Translation of "Mıknatıs" in English

0.007 sec.

Examples of using "Mıknatıs" in a sentence and their english translations:

Bir mıknatıs düşünün

consider a magnet

Mıknatıs demiri çeker.

A magnet attracts iron.

Evet dünya dev bir mıknatıs

yes world is a giant magnet

Tom bir mıknatıs okula kayıtlıdır.

Tom is enrolled in a magnet school.

Onlar mıknatıs gibi birbirlerine çekildiler.

They were drawn to each other like magnets.

Dünya büyük bir mıknatıs gibidir.

- Earth is like a big magnet.
- The earth is like a big magnet.

Peter gerçekten buzdolabına bir mıknatıs istiyor.

Peter really wants a magnet on his fridge.

Öğrenciler fen sınıfında bir mıknatıs kullandılar.

The students used a magnet in science class.

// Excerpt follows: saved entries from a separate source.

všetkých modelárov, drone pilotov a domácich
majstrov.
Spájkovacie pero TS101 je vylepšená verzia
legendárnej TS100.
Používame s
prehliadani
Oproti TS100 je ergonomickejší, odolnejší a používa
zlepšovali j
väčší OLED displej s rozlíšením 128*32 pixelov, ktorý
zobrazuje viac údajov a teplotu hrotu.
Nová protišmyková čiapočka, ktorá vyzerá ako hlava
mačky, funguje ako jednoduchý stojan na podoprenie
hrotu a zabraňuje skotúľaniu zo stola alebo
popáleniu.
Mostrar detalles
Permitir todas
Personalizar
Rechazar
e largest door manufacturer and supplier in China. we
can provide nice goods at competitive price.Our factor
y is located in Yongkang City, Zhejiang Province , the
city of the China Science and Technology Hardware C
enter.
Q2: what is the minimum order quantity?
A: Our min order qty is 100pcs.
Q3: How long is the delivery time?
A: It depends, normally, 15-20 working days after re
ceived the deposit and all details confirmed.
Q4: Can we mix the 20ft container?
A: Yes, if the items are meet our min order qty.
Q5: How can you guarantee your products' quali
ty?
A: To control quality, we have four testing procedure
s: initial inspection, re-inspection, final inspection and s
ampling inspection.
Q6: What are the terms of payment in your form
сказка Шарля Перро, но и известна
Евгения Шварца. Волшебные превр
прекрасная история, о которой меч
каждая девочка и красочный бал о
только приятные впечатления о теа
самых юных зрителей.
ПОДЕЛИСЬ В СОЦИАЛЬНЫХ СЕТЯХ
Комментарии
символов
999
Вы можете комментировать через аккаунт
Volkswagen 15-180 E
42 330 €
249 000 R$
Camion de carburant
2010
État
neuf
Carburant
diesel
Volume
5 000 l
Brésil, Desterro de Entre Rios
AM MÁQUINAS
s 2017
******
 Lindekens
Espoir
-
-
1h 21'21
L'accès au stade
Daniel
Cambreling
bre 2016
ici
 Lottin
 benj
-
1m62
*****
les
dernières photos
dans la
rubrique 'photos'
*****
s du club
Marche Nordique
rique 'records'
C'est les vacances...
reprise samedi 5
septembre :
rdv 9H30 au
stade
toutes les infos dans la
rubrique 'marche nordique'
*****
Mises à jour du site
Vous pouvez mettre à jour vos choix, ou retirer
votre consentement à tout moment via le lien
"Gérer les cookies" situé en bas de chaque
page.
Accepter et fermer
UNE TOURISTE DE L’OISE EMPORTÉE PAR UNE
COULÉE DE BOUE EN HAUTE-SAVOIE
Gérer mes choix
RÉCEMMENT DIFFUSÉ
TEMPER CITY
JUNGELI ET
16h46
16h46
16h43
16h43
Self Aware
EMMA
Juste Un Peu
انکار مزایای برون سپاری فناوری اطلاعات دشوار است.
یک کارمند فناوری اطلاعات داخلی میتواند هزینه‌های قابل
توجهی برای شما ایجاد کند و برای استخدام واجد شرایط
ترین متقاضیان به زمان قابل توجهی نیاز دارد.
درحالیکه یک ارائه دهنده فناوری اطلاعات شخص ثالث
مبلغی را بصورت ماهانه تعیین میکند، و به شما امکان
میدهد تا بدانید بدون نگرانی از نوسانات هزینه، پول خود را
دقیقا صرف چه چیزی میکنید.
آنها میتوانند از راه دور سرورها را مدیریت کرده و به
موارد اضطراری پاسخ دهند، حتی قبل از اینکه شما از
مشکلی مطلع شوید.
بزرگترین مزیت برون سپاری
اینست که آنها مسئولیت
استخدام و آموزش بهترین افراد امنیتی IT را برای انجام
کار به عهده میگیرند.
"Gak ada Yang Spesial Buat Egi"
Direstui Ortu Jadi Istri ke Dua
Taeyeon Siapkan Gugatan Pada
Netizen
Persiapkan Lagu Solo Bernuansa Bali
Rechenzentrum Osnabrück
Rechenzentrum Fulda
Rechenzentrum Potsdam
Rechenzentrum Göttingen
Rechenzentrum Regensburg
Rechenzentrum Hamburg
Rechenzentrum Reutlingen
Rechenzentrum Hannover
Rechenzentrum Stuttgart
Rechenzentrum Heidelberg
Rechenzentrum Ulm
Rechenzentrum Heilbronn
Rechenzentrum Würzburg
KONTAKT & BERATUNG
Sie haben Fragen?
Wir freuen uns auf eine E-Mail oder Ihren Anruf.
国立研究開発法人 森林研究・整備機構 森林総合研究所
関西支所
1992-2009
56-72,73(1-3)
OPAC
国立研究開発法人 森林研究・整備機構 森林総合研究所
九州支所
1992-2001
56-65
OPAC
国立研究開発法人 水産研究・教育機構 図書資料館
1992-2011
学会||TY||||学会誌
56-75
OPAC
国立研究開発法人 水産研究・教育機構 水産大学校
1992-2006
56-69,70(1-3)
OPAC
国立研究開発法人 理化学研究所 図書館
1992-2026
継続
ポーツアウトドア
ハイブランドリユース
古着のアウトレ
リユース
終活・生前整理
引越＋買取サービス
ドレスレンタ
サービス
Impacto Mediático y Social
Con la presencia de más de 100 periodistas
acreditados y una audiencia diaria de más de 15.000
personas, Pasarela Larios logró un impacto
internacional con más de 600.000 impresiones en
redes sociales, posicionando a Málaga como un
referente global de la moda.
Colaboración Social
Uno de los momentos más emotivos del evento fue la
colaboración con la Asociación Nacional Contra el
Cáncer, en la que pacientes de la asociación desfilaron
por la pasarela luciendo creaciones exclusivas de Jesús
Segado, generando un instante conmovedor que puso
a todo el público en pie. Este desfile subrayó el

Sen ve Tom birbirinizi gördüğünüzde mıknatıs gibisiniz.

When you see each other you and Tom, you're like magnets.

Iyi de kardeşim dünya o zaman mıknatıs mı?

well my brother is the world then magnet?

Bir mıknatıs bir seferde çok sayıda çiviyi toplayabilir ve tutabilir.

A magnet can pick up and hold many nails at a time.

Sami ve Leyla birbirlerine doğru çeken iki mıknatıs gibi görünüyorlardı.

Sami and Layla seemed like two magnets pulling towards each other.